Espenhof West

1. Preis
Selektiver Wettbewerb, Zürich, 2020
Realisierung 2021-2025
Weyell Zipse Architekten, in Zusammenarbeit mit Hörner Architekten

Glück im Alter
Ab welchem Alter ist man das eigentlich: „Alt“? Medizinischer Fortschritt und steigender Wohlstand bedingen, dass das Durchschnittsalter der Bevölkerung in westlichen Industrienationen kontinuierlich ansteigt. Damit verschiebt sich auch die Wahrnehmung was Alter bedeutet. Das Renteneintrittsalter von 65 Jahren hatte bei der Einführung der AHV 1948 sicher noch eine ganz andere Bedeutung. So kann man heute davon ausgehen, dass bei durchschnittlicher Gesundheit mit 65 Jahren noch bis zu einem Drittel eines Lebens vor einem liegen kann. Wie man diese Zeit verbringen möchte, bzw. es sich leisten kann sie zu verbringen, hängt natürlich auch von den finanziellen Möglichkeiten eines jeden ab. Die Wohnungen im Espenhof West richten sich an eine Bewohnergruppe die vital genug ist um nicht betreut werden zu müssen, aber deren finanzielle Mittel so begrenzt sind, dass sie auf einen günstigen Mietzins angewiesen sind. Dass man sich kein Einfamilienhaus auf dem Land oder gar am Meer leisten kann um seinen Lebensabend zu verbringen, sondern in einer kollektiveren Wohnform auf begrenztem Raum in der Stadt lebt, muss dabei nicht weniger glücklich machen. Im Gegenteil: Der Ökonom Bruno Frey, einer der Pioniere der Glücksforschung von der Universität Zürich, sieht als Quintessenz von Glück nicht etwa finanzielle Unabhängigkeit, sondern vor allem die Relevanz von persönlichen Beziehungen – Freunde, Familie, Bekannte: „Es macht zufrieden, gute Beziehungen zu anderen Menschen zu haben, und seien es auch nur eher lose Bekanntschaften, die man hin und wieder pflegt“ (*aus „Dieser Mann weiß, was uns glücklich macht“, Die Zeit, 2o.06.2019). Die geringe Grösse der Bebauung Espenhof West besitzt das Potential, eine nachbarschaftliche Gemeinschaft mit lebendigen Beziehungen entstehen zu lassen. Dabei kommt den Begegnungszonen innerhalb des Gebäudes eine besondere Rolle zu. Wir glauben an das Entstehen eines gemeinschaftlichen Geistes, wenn die Architektur es schafft Räume in unterschiedlichen Abstufungen von Privatheit zu definieren, wenn persönlicher Rückzug ebenso möglich ist wie informelle Begegnung oder öffentlichere Versammlungen. 

Was wäre, wenn sich Erschliessungsbereiche nicht wie anonyme Korridore anfühlen, sondern wie ein geteiltes Wohnzimmer? Das räumliche Gerüst besteht aus einer „rue intérieur“, die vertikal sowie horizontal alle Wohnungen erschliesst. Strukturell ist dieser Erschliessungsraum als Betonkonstruktion ausgeführt, im Gegensatz zum umliegenden Holzrahmenbau.
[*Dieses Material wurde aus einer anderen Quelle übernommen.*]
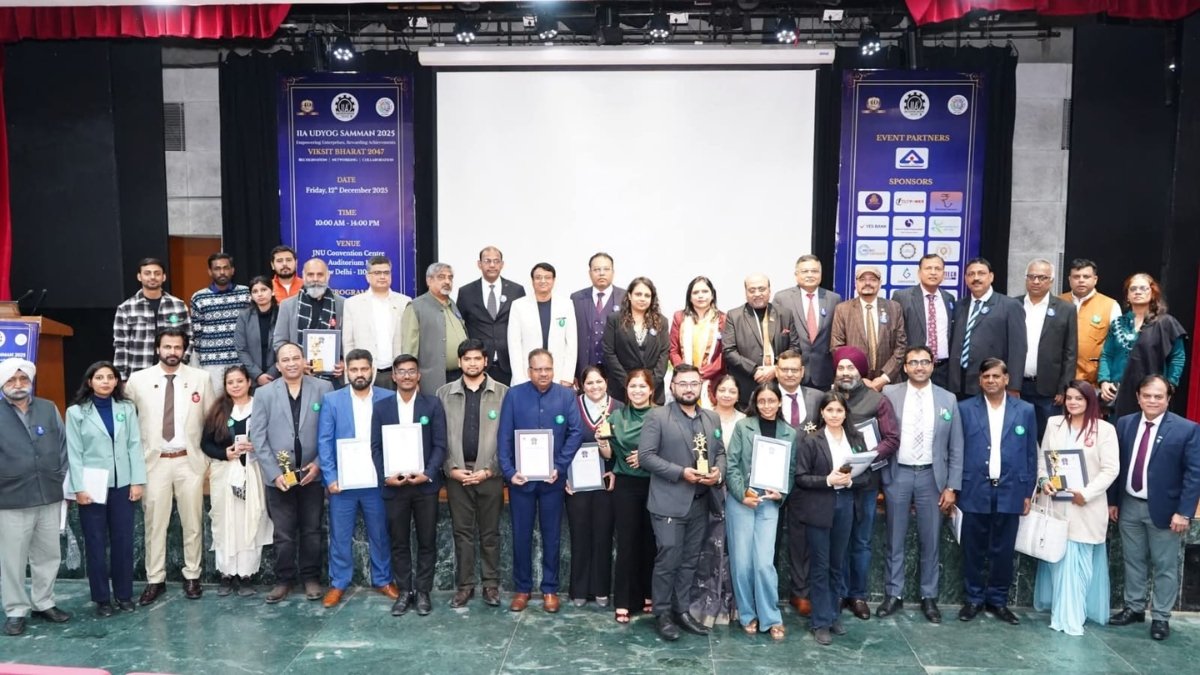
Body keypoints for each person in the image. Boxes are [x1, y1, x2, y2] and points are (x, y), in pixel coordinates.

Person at [125, 328, 216, 605]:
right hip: (154, 464)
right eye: (167, 347)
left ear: (184, 350)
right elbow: (126, 422)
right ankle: (155, 579)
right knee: (155, 525)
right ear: (157, 349)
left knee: (193, 523)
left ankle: (192, 576)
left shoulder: (201, 378)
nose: (172, 352)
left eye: (177, 347)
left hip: (189, 462)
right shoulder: (138, 380)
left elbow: (212, 421)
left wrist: (209, 461)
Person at [1107, 375, 1200, 641]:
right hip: (1129, 505)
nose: (1152, 401)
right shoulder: (1124, 423)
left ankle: (1160, 617)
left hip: (1167, 511)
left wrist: (1184, 512)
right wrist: (1113, 501)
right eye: (1147, 395)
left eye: (1158, 396)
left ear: (1168, 399)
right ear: (1138, 397)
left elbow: (1194, 475)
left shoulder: (1187, 429)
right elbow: (1117, 465)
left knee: (1165, 565)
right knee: (1132, 560)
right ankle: (1134, 608)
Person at [639, 364, 725, 642]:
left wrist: (718, 473)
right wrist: (680, 473)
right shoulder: (658, 416)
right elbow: (646, 457)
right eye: (683, 383)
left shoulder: (712, 418)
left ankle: (681, 610)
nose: (689, 388)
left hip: (701, 502)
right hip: (669, 502)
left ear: (701, 386)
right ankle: (662, 613)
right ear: (672, 386)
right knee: (668, 560)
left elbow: (720, 453)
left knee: (689, 561)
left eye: (694, 383)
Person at [877, 345, 963, 623]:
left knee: (931, 539)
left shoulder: (948, 399)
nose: (919, 367)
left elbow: (956, 446)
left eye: (924, 362)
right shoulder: (889, 393)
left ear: (932, 365)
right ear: (904, 367)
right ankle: (893, 594)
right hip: (897, 473)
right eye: (913, 362)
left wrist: (951, 486)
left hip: (932, 477)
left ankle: (929, 596)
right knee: (894, 538)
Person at [497, 349, 583, 613]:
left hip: (552, 482)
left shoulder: (566, 396)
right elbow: (504, 436)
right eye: (538, 369)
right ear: (529, 371)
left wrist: (560, 466)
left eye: (548, 369)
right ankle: (522, 589)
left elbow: (576, 433)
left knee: (552, 535)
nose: (544, 374)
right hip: (521, 482)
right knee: (520, 536)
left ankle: (550, 589)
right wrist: (509, 472)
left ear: (553, 369)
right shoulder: (514, 395)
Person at [1032, 380, 1118, 636]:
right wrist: (1044, 481)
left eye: (1079, 398)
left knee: (1080, 566)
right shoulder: (1054, 424)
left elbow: (1110, 469)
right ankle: (1061, 615)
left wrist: (1086, 494)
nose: (1073, 402)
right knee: (1060, 564)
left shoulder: (1104, 430)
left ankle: (1072, 618)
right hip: (1057, 506)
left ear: (1090, 401)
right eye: (1069, 398)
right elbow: (1043, 461)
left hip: (1086, 508)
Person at [249, 342, 333, 604]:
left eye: (296, 358)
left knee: (312, 530)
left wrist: (318, 464)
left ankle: (311, 578)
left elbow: (331, 431)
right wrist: (274, 473)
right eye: (285, 360)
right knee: (283, 534)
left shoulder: (323, 388)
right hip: (279, 478)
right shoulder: (264, 393)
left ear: (304, 360)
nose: (291, 363)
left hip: (311, 473)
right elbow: (258, 437)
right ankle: (283, 580)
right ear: (277, 365)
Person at [956, 358, 1038, 625]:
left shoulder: (1025, 410)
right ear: (980, 380)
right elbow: (956, 450)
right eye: (986, 376)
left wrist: (1028, 491)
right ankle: (973, 599)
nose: (991, 380)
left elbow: (1030, 453)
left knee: (1003, 550)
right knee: (973, 549)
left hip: (1011, 490)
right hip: (974, 489)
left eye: (996, 376)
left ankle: (998, 600)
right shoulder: (964, 409)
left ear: (1006, 379)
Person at [316, 350, 400, 609]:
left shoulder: (388, 398)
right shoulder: (332, 400)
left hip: (377, 481)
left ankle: (383, 579)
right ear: (347, 372)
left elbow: (396, 437)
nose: (360, 374)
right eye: (354, 369)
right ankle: (338, 583)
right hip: (344, 483)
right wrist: (330, 477)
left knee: (380, 533)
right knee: (340, 536)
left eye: (364, 369)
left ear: (372, 369)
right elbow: (324, 442)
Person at [66, 361, 146, 616]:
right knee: (96, 542)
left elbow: (134, 445)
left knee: (123, 541)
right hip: (92, 486)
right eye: (99, 377)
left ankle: (124, 595)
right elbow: (74, 453)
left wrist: (137, 481)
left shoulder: (126, 408)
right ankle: (102, 599)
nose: (105, 382)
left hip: (123, 484)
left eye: (110, 377)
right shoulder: (76, 412)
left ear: (116, 381)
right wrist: (79, 488)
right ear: (90, 382)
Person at [371, 354, 448, 617]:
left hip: (425, 486)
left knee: (427, 541)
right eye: (401, 371)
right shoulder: (381, 408)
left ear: (418, 375)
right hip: (394, 487)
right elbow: (376, 447)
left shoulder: (432, 404)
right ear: (393, 376)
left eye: (411, 371)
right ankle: (405, 591)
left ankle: (423, 591)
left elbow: (440, 445)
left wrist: (428, 473)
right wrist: (386, 476)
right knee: (399, 542)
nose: (406, 376)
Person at [828, 345, 900, 620]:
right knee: (838, 540)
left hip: (866, 483)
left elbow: (891, 439)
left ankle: (857, 595)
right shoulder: (829, 399)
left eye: (851, 367)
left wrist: (866, 458)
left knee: (861, 541)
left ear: (860, 371)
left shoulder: (877, 401)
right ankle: (838, 592)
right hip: (837, 483)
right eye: (841, 368)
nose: (846, 373)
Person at [0, 358, 70, 637]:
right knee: (13, 559)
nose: (18, 385)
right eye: (11, 380)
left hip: (49, 494)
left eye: (23, 379)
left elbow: (63, 446)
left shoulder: (48, 408)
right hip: (11, 498)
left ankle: (44, 602)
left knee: (48, 554)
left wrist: (58, 476)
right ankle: (16, 610)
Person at [437, 338, 508, 608]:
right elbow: (439, 437)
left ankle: (491, 585)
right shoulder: (444, 393)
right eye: (467, 359)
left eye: (477, 358)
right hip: (457, 475)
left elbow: (507, 438)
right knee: (462, 533)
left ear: (486, 361)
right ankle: (465, 586)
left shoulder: (503, 393)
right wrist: (451, 468)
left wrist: (490, 470)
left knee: (490, 534)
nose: (472, 363)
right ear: (459, 362)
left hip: (490, 475)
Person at [794, 391, 866, 646]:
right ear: (822, 413)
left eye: (839, 410)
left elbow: (867, 475)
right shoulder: (811, 440)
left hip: (845, 504)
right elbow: (801, 477)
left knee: (838, 564)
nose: (834, 415)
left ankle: (834, 615)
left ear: (846, 413)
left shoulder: (856, 439)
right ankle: (820, 621)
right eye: (830, 410)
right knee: (820, 565)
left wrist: (850, 481)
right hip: (819, 507)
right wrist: (827, 480)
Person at [725, 381, 796, 640]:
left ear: (779, 402)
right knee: (742, 563)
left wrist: (782, 493)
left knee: (765, 563)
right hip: (742, 498)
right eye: (762, 401)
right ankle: (747, 614)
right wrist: (742, 493)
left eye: (771, 401)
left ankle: (771, 616)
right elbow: (731, 465)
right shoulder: (743, 426)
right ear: (755, 403)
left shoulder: (790, 433)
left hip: (769, 501)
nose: (767, 406)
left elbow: (790, 470)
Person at [199, 365, 273, 597]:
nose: (235, 386)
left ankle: (247, 575)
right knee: (226, 522)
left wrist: (256, 447)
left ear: (249, 382)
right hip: (225, 475)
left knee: (250, 520)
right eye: (230, 382)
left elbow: (273, 437)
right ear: (225, 386)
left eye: (240, 381)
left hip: (254, 472)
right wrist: (225, 453)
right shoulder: (218, 411)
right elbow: (205, 443)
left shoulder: (260, 406)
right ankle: (226, 574)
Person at [599, 369, 657, 624]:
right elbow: (609, 454)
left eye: (642, 386)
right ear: (626, 389)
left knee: (651, 542)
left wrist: (645, 458)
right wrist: (602, 442)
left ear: (651, 389)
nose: (637, 391)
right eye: (633, 386)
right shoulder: (616, 416)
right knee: (627, 543)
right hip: (625, 485)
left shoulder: (661, 416)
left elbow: (670, 447)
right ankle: (624, 600)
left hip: (655, 484)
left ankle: (648, 593)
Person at [773, 350, 823, 617]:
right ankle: (767, 592)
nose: (790, 374)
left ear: (803, 372)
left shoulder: (817, 397)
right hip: (772, 478)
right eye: (785, 369)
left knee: (801, 538)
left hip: (806, 478)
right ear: (776, 371)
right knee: (770, 537)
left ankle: (800, 592)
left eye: (795, 369)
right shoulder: (766, 395)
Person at [567, 366, 620, 608]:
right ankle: (578, 589)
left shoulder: (618, 408)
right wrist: (564, 476)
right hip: (576, 482)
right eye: (589, 383)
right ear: (581, 385)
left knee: (603, 535)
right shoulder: (572, 406)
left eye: (599, 381)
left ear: (606, 382)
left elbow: (625, 445)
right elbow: (562, 441)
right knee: (579, 534)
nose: (595, 387)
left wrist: (616, 470)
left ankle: (601, 588)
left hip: (606, 481)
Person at [1098, 273, 1187, 418]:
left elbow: (1177, 357)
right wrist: (1104, 381)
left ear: (1153, 293)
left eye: (1143, 288)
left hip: (1152, 394)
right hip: (1119, 392)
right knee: (1120, 428)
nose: (1138, 292)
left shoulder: (1166, 323)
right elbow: (1107, 355)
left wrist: (1169, 385)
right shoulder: (1118, 323)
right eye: (1133, 289)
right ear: (1127, 296)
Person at [1016, 259, 1077, 439]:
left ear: (1051, 280)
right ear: (1026, 279)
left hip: (1050, 391)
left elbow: (1070, 352)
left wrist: (1063, 388)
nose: (1036, 281)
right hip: (1017, 387)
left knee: (1050, 440)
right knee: (1018, 437)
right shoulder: (1013, 305)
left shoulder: (1066, 309)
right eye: (1032, 276)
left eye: (1042, 277)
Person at [949, 258, 1027, 398]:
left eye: (981, 273)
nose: (976, 278)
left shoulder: (1010, 306)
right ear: (965, 279)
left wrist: (1013, 386)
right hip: (958, 384)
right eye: (971, 274)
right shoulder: (959, 305)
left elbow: (1018, 349)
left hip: (991, 382)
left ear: (991, 277)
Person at [722, 273, 801, 409]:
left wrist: (776, 368)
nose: (757, 294)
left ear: (769, 290)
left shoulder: (784, 314)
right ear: (746, 293)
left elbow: (795, 348)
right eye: (752, 290)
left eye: (762, 289)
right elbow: (729, 351)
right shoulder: (734, 316)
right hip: (747, 385)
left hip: (779, 384)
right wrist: (754, 370)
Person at [112, 257, 191, 380]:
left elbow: (189, 338)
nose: (153, 277)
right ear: (139, 277)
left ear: (164, 277)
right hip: (139, 374)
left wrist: (182, 361)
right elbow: (121, 345)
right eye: (147, 273)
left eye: (157, 273)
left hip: (173, 374)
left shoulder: (178, 305)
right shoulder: (126, 308)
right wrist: (121, 378)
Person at [456, 246, 526, 385]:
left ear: (502, 264)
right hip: (478, 365)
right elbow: (461, 326)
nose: (492, 265)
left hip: (509, 364)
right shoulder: (466, 292)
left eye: (496, 261)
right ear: (479, 264)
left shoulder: (516, 290)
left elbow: (523, 325)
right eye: (487, 261)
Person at [830, 266, 907, 392]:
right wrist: (859, 376)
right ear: (856, 283)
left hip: (889, 383)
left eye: (872, 279)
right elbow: (837, 347)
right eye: (862, 280)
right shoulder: (843, 309)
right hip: (853, 382)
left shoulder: (894, 308)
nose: (867, 283)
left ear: (880, 283)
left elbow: (901, 346)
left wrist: (885, 377)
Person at [342, 255, 412, 390]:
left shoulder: (404, 302)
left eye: (386, 273)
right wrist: (349, 378)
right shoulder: (352, 304)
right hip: (364, 375)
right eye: (377, 273)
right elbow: (348, 343)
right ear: (367, 276)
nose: (382, 277)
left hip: (395, 375)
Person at [272, 258, 346, 384]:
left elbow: (350, 341)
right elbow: (279, 341)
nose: (315, 279)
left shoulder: (343, 304)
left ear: (328, 276)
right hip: (297, 378)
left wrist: (344, 362)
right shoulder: (287, 305)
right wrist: (297, 362)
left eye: (320, 274)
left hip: (333, 378)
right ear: (303, 276)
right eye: (310, 274)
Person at [774, 254, 841, 390]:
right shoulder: (782, 298)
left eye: (814, 271)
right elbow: (775, 335)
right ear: (796, 274)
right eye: (805, 271)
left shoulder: (833, 299)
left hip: (823, 373)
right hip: (791, 372)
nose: (810, 275)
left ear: (821, 274)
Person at [402, 262, 468, 395]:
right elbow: (409, 349)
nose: (447, 281)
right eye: (441, 277)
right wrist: (411, 379)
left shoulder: (452, 304)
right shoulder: (416, 306)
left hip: (459, 376)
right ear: (429, 281)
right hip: (432, 380)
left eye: (450, 278)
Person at [508, 263, 577, 387]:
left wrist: (567, 376)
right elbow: (514, 345)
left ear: (554, 280)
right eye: (538, 277)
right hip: (526, 375)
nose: (543, 281)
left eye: (547, 277)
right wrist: (519, 379)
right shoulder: (518, 306)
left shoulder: (566, 305)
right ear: (532, 281)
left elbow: (572, 344)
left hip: (558, 375)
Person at [190, 252, 251, 391]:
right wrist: (197, 364)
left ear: (232, 270)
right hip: (211, 363)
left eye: (226, 268)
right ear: (210, 272)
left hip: (240, 360)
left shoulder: (246, 294)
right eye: (217, 268)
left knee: (241, 400)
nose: (222, 272)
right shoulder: (199, 298)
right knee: (214, 402)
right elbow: (196, 334)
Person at [603, 276, 669, 404]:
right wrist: (628, 383)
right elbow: (609, 353)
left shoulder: (661, 321)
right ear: (629, 295)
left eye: (647, 295)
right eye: (638, 294)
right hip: (621, 388)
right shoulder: (615, 319)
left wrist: (650, 384)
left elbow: (664, 354)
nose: (642, 298)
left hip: (653, 390)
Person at [893, 254, 956, 388]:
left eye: (937, 269)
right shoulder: (902, 297)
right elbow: (896, 336)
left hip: (943, 370)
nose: (933, 272)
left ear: (943, 273)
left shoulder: (949, 298)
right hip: (914, 369)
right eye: (928, 268)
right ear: (919, 272)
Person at [1061, 258, 1121, 387]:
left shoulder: (1110, 305)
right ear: (1069, 279)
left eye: (1086, 276)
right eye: (1076, 276)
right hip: (1059, 380)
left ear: (1095, 279)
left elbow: (1116, 347)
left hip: (1094, 381)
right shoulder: (1058, 302)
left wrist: (1108, 380)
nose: (1081, 280)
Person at [668, 276, 726, 407]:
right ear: (689, 297)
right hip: (683, 380)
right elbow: (673, 350)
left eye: (705, 291)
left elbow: (725, 353)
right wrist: (686, 373)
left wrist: (703, 373)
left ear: (712, 295)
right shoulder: (679, 317)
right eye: (695, 292)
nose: (700, 296)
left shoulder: (723, 319)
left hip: (712, 381)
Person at [571, 252, 626, 382]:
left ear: (613, 272)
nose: (601, 273)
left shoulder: (625, 298)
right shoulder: (576, 299)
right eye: (596, 269)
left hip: (617, 371)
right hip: (584, 370)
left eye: (606, 269)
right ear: (590, 273)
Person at [235, 276, 280, 388]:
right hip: (253, 377)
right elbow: (241, 349)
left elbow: (287, 345)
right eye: (255, 291)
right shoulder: (244, 316)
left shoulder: (282, 313)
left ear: (272, 291)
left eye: (263, 290)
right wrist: (257, 375)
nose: (260, 294)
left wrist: (272, 373)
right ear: (251, 296)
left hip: (279, 375)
Der Korridor erstreckt sich über die gesamte Gebäudelänge, wird durch Nischen und Aufweitungen gegliedert, und an beiden Enden, sowie über ein Oberlicht in der Mitte, mit Tageslicht versorgt. Parkett als Bodenbelag erzeugt eine warme und wohnliche Grundstimmung, und gibt der Erschliessung die Atmosphäre eines erweiterten Wohnbereiches. Jede Wohnung besitzt ein Fenster zur „rue intérieur“, das – über Vorhänge regulierbare – Einblicke in die Küche und vice versa ermöglicht. Geflieste Sitzbänke laden zum spontanen Verweilen und nachbarschaftlichen Plaudern ein, und erinnern an wohlig beheizte Kachelöfen in den Wintermonaten. Elemente wie eine eigene kleine Eingangslampe oder ein privates Postfach für hausinterne Mitteilungen bilden die Schwellenräume der Eingangsbereiche aus. In einer kleinen Wohnung zu wohnen kann sich so auch anfühlen als würde man ein eigenes Haus besitzen.